• Actions to take
[a] Decide whether each statement below agrees with the payment clause. For each one, answer yes or no and quote the words of the clause that decide it.
(i) The Consultant bears the fees and expenses related to the Lockbox Account.
(ii) The Holder sends quarterly reports to the City.
(iii) If the City does not notify the Holder of a termination for default, the Termination Date is extended.
[b] Answer these questions using the payment clause.
(i) Within how many business days of receipt must the Holder distribute license payments?
(ii) Whose approval does the Consultant need when selecting the third party for the Lockbox Account?
(iii) Under which section does the termination for default of the Consultant fall?
[c] Output the passage of the payment clause between "Both Parties expressly" and "of this Agreement.", inclusive.

• Excerpt to read

════════════════════

2.2. Method of Payment. License payments collected pursuant to this
Agreement shall be paid into a third party escrow or Lockbox account (the "Lockbox Account),
provided that such a process is consistent with City's accounting and finance practices and
standards. All New Licenses shall contain provisions stating that any and all payments under
such new licenses shall be paid into the Lockbox Account. Consultant shall be responsible for
selecting the third parry to provide the Lockbox Account, subject to City's approval, and shall be
responsible for all fees and expenses related thereto. City and Consultant shall execute
instructions to the holder of the Lockbox Account (the "Holder "), instructing the Holder to
distribute the appropriate percentage of license payments to the Consultant and the remaining
funds to the City within five (5) business days of receipt into the Lockbox Account of any such
payments, or upon such other terms that the Parties may otherwise agree upon in writing. The
Holder shall provide monthly reports to the City concerning all license payments received and
distributed via the Lockbox Account pursuant to this Agreement. City shall endeavor to
transition any revenues received by the City under Pre - Existing Licenses to the Lockbox
Account.
Both Parties expressly agree that in the event of termination for default of
Consultant pursuant to Section 3.2.B, Consultant shall no longer be entitled to any Lockbox
Account disbursements as of the Termination Date. City shall provide written notice to the
Holder of any such termination. Said notice shall specify the Termination Date, and direct the
Holder to disburse all Lockbox funds received on/after the Termination Date to the City. Failure
by the City to provide written notice to the Holder of a Termination for Default of Consultant
will not extend the Termination Date nor negate the cancellation of this Agreement.

════════════════════

• Data excerpts
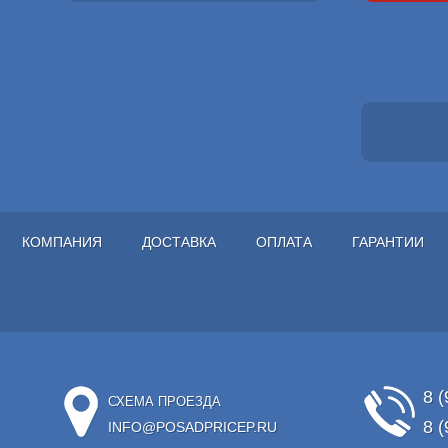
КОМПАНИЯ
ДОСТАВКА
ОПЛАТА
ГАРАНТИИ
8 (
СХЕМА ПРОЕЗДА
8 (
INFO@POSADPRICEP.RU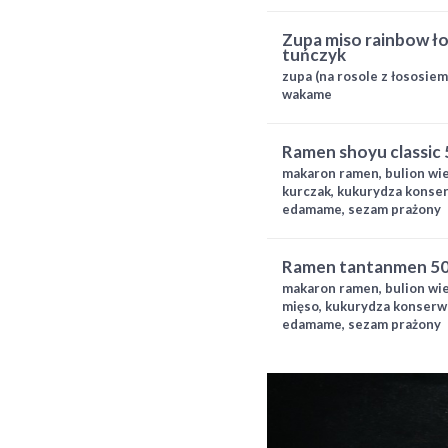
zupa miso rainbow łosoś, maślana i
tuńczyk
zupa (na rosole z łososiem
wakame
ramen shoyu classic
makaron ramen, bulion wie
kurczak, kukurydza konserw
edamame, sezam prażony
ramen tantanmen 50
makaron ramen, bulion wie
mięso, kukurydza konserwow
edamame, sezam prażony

════════════════════

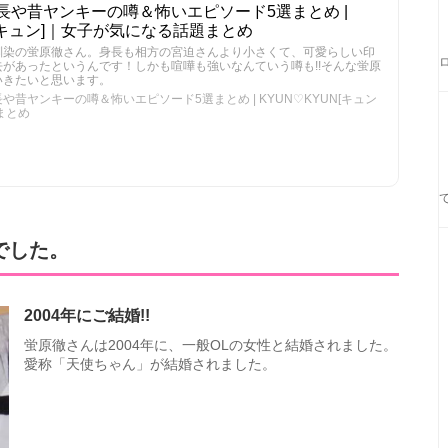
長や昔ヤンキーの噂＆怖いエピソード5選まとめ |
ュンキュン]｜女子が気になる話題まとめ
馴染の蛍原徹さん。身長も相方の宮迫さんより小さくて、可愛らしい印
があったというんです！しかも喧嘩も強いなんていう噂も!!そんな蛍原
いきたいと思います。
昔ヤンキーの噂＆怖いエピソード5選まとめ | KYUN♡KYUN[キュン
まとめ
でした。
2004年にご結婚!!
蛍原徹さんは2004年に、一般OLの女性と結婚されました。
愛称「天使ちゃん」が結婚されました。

════════════════════

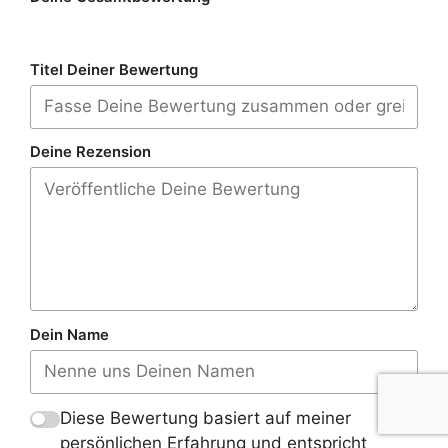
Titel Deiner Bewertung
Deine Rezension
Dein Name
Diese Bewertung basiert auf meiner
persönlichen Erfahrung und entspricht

════════════════════

• Problem solutions
[a]
(i) Yes: "shall be responsible for all fees and expenses related thereto"
(ii) No: "The Holder shall provide monthly reports to the City"
(iii) No: "will not extend the Termination Date"

[b]
(i) Within five (5) business days.
(ii) The City's approval.
(iii) Section 3.2.B.

[c]
Both Parties expressly agree that in the event of termination for default of
Consultant pursuant to Section 3.2.B, Consultant shall no longer be entitled to any Lockbox
Account disbursements as of the Termination Date. City shall provide written notice to the
Holder of any such termination. Said notice shall specify the Termination Date, and direct the
Holder to disburse all Lockbox funds received on/after the Termination Date to the City. Failure
by the City to provide written notice to the Holder of a Termination for Default of Consultant
will not extend the Termination Date nor negate the cancellation of this Agreement.